Withdrawn at poster's request.

CapMarvel · 25/05/2022 17:06

daimbarsatemydogsbone · 25/05/2022 16:55

Of course guns per capita don't tell the whole story - but they paint part of the picture of why the USA is very different. Apart from anything else, it's a vast place with very different situations in different places - so many people even in the USA don't bother with guns at all BUT there are significant numbers who do own a gun and significant numbers with multiple weapons. Getting all or a very high proportion of those people to give up their guns is not a trivial undertaking nor the simple answer that a lot of the weird absolutists posting seem to imagine.

"Weird absolutists".

Sure. Us crazy people who think that less guns = less people being killed by guns. Nuts, right?

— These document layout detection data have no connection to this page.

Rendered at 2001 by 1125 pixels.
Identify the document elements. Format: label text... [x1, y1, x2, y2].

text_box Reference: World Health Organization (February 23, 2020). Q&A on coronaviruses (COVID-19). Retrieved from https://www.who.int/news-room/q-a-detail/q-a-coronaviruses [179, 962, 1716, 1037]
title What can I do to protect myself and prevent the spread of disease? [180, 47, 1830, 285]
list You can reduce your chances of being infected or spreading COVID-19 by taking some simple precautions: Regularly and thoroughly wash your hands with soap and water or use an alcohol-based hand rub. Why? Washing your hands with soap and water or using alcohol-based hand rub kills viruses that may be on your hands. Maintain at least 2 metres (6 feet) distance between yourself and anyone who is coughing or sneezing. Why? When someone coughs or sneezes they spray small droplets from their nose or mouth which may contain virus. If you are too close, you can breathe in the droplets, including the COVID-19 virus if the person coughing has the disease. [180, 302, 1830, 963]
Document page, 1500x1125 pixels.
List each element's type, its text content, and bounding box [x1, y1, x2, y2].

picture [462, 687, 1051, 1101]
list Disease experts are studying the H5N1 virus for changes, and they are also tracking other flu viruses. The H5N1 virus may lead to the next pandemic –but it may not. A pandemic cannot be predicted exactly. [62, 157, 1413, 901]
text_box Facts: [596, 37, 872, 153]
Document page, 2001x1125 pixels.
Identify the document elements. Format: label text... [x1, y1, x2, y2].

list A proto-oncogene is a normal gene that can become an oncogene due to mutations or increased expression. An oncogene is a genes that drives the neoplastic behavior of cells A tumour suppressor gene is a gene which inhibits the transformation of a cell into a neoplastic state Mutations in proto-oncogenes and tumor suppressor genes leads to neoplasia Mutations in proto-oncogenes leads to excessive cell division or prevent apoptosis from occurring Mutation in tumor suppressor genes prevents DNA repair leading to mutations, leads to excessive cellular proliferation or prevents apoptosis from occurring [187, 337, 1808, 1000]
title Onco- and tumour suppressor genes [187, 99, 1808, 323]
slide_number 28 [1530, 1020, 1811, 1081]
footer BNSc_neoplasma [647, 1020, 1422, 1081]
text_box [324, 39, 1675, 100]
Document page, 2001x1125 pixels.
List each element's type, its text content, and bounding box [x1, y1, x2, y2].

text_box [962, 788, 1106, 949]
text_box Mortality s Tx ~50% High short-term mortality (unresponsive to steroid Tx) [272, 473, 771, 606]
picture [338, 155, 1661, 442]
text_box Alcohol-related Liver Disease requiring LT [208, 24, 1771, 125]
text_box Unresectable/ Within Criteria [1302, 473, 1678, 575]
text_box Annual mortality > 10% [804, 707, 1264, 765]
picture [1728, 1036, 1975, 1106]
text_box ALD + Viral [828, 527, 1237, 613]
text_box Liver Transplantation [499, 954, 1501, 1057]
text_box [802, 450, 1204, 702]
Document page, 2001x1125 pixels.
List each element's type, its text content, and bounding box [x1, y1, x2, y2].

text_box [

American has a shitload of guns. A shitload of americans get shot. There is not a complex narative going on here.

pixie5121 · 25/05/2022 17:10

This reply has been withdrawn

Withdrawn at poster's request.

Flaxmeadow · 25/05/2022 17:19

This guy makes a good points about other countries and also about the 2nd amendment

"WASHINGTON, FRANKLIN, JEFFERSON...WADDA YA THINK THEY'RE THINKING ABOUT RIGHT NOW? YA THINK THEY THOUGHT THIS!!!!..."

DrippyLongstocking · 25/05/2022 17:21

I agree you couldn’t simply impose UK-esque gun laws on the US currently, and likely not for a long time.

Imposing stricter background checks (including closing current loopholes) and a going-forward ban on assault weapons would be more achievable in the shorter term.

Gun control absolutely works in reducing homicide rates, but the US almost certainly is a special case when it comes to implementation. Realistically, change needs to be incremental and gradual.